New mathematics research centre aims to boost UK's poor understanding of the subject

Loughborough University can today announce it is to establish a new research centre focused on improving the way mathematics is taught in schools and colleges.

The Centre for Mathematical Cognition (CMC) will be based at the Mathematics Education Centre (MEC) – one of the most successful groups of mathematics education researchers in the UK.

The annual cost to the UK economy of poor mathematics skills is estimated to be up to £33bn.

Dr Camilla Gilmore, CMC co-director said: “Too many children struggle to achieve the maths skills they need. By linking basic and applied research on mathematics learning, we hope to be able to support teachers to help children achieve their potential.”

So, the Government has invested £6,594,814 in the project through its modern Industrial Strategy.

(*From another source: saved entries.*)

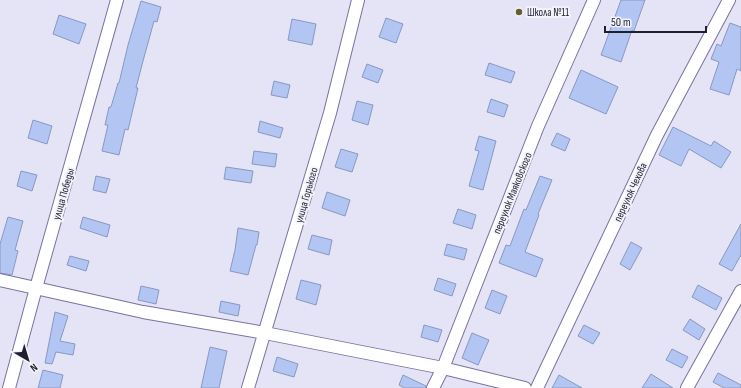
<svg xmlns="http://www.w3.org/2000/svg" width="741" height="388" font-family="'Sofia Sans Condensed',sans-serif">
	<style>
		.building { fill: #b3c5f3; stroke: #8898c0 }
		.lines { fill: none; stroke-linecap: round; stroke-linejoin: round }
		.street-casing { stroke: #77739d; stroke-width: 14 }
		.street { stroke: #fff; stroke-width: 12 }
		.poi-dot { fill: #62612e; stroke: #f3f3fc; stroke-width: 1.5 }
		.labels { text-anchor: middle; stroke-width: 4; stroke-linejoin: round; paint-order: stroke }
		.poi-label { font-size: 11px; fill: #201f2f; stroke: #f3f3fc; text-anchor: start }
		.street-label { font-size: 11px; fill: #201f2f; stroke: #f3f3fc }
	</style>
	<rect width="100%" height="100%" fill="#e5e4f7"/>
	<path class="building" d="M 621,0 L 645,0 L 634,31 L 632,30 L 621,62 L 601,55 Z
		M 141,1 L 161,7 L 157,22 L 154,21 L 143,61 L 136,88 L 138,88 L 128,130 L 125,129 L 119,155 L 102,151 L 108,125 L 105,125 L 109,107 L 111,107 L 118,83 L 119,83 L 128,45 Z
		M 59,15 L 86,24 L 79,44 L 53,34 Z
		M 386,18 L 403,24 L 396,43 L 379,37 Z
		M 292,19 L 316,24 L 312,45 L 288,40 Z
		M 730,23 L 741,27 L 741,71 L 737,69 L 729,95 L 710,89 L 719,62 L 711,59 L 717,44 L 721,46 Z
		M 489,63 L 515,72 L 511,83 L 485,75 Z
		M 367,64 L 383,70 L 378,83 L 362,77 Z
		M 581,70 L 618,87 L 606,114 L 569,98 Z
		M 274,81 L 290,85 L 287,98 L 271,95 Z
		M 491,99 L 508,105 L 504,117 L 487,112 Z
		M 357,101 L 373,105 L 368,125 L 352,120 Z
		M 33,120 L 52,126 L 47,144 L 28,138 Z
		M 260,121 L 283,128 L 280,138 L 258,132 Z
		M 673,127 L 711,146 L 714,141 L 731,152 L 721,168 L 689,149 L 681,166 L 659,155 Z
		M 557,133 L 570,139 L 565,151 L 551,145 Z
		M 479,136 L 496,141 L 483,190 L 469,186 L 479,151 L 475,150 Z
		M 341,149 L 358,154 L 352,172 L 335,167 Z
		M 254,151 L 277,154 L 275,167 L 252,164 Z
		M 226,167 L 253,171 L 251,183 L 224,179 Z
		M 21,171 L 37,175 L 32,191 L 17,186 Z
		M 96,176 L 110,179 L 106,193 L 93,190 Z
		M 540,176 L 552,180 L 538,214 L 539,215 L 525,252 L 543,259 L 536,277 L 499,263 L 506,245 L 510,246 L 524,209 L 526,210 Z
		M 327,192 L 350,200 L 345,216 L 322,208 Z
		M 458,209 L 476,215 L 472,229 L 453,223 Z
		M 8,217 L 23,221 L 15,250 L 18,251 L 12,275 L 0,273 L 0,244 Z
		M 83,217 L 110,225 L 107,237 L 80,228 Z
		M 741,224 L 741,255 L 732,271 L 719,264 Z
		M 238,228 L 259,232 L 257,245 L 256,245 L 248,275 L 230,271 L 235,250 Z
		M 312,235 L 332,240 L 329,255 L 308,249 Z
		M 631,242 L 642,248 L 630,270 L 620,264 Z
		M 447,244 L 467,249 L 464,260 L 444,255 Z
		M 70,256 L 89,261 L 86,271 L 67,265 Z
		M 438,278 L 456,284 L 452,296 L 434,290 Z
		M 301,280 L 321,285 L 316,305 L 296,299 Z
		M 698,285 L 722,298 L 716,310 L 692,297 Z
		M 141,286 L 159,290 L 156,304 L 138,300 Z
		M 492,290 L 507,296 L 500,314 L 485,308 Z
		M 221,301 L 240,305 L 238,316 L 219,312 Z
		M 55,312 L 68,316 L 60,341 L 75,344 L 73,355 L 56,352 L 52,364 L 45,363 Z
		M 690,319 L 705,329 L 699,340 L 683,330 Z
		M 424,325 L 442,330 L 438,342 L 421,337 Z
		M 584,325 L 600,333 L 593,344 L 578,336 Z
		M 472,333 L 489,340 L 478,365 L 462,358 Z
		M 210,347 L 227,351 L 219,388 L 201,388 Z
		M 672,349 L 688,357 L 682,368 L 666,360 Z
		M 277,357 L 298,364 L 294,377 L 273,371 Z
		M 43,370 L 63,375 L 60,388 L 38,388 Z
		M 718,373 L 741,385 L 741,388 L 724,388 L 713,382 Z
		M 651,374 L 673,388 L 642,388 Z
		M 403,375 L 426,386 L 426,388 L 404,388 L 399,385 Z
		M 559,375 L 582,388 L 552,388 Z"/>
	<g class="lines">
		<defs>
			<path id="street" d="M 0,280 L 143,312 L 265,333 L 443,368 L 525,388
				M 9,388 L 36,288 L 117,0
				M 248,388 L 330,113 L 358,0
				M 433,388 L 443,368 L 538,126 L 594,0
				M 537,388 L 657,135 L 729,0
				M 687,388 L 741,291"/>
		</defs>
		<use href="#street" class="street-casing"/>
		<use href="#street" class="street"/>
	</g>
	<circle class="poi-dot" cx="519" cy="12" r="4"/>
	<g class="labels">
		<g class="poi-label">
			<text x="527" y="16">Школа №11</text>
		</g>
		<g class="street-label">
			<text transform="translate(630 192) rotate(-65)" y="4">переулок Чехова</text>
			<text transform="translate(512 193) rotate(-68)" y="4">переулок Маяковского</text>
			<text transform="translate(63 194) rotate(-74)" y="4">улица Победы</text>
			<text transform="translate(306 195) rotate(-74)" y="4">улица Горького</text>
		</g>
	</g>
	<g transform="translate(28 360) rotate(142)" stroke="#f3f3fc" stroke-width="3" paint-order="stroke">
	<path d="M0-3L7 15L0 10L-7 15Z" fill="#201f2f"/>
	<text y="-6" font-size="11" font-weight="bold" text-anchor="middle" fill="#201f2f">N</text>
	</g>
	<path d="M605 26v6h101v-6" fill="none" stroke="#201f2f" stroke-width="2"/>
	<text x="611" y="26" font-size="12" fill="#201f2f" stroke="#f3f3fc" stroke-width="3" paint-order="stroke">50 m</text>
</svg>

Universities and Science Minister Chris Skidmore said: “Pushing the boundaries of knowledge and conquering new innovations are what our universities are known for the world over.

"This programme led by Loughborough University will look at how to improve students’ learning of mathematics in the classroom, ensuring we have the STEM skills of the future.

“The Expanding Excellence in England Fund will support projects throughout England to master new and developing areas of research and industry.

“Made possible through our record R&D spend delivered by our modern Industrial Strategy, the investment will support researchers to develop solutions and opportunities for UK researchers and businesses.”

Eleven new academic posts will be associated with the Centre, from Professor to Research Fellow.

Funding for PhD students will also be available.

Professor Matthew Inglis, CMC co-director, said: “This strategic investment in mathematical cognition represents a once-in-a-career opportunity to bring together a group of world-leading academics who can work together to understand and improve mathematics learning."

The new Centre’s activity will integrate three different stages of mathematics education research.

Colleagues will collaborate on basic scientific studies of learning, the design of pedagogical materials based on insights from such studies, and large-scale evaluations of educational interventions.

Because it is crucial that education research both informs, and is informed by, practising teachers, the new Centre will also establish a network of schools and colleges to share evidence-based practice, and ensure that its research activity is closely connected to classroom priorities.

A full recruitment campaign will be launched in the next few months.

Colleagues with academic expertise in mathematical cognition, educational design, or educational evaluation are warmly invited to make informal contact Camilla Gilmore or Matthew Inglis to discuss opportunities at the new Centre.

High levels of mathematics achievement are associated with enhanced employment outcomes for individuals, and with increased economic growth, but not all children achieve the level of mathematical skills that they are capable of.

Given this, the government’s Industrial Strategy White Paper places a strong emphasis on mathematics education, stating that “Improving the take-up of maths qualifications and the quality of maths teaching across the education system is one of the most significant interventions that the Government can make to tackle STEM skills shortages and secure wider benefits for the economy”.

Across the UK, the Government is providing the biggest boost to research and development funding in UK history, as part of the ambition to raise the level of R&D funding to 2.4% of GDP by 2027.

This investment comes as part of the Expanding Excellence in England Fund supporting England’s world-leading universities to shape new innovations in our economy and provide the skills to support the highly skilled jobs of the future.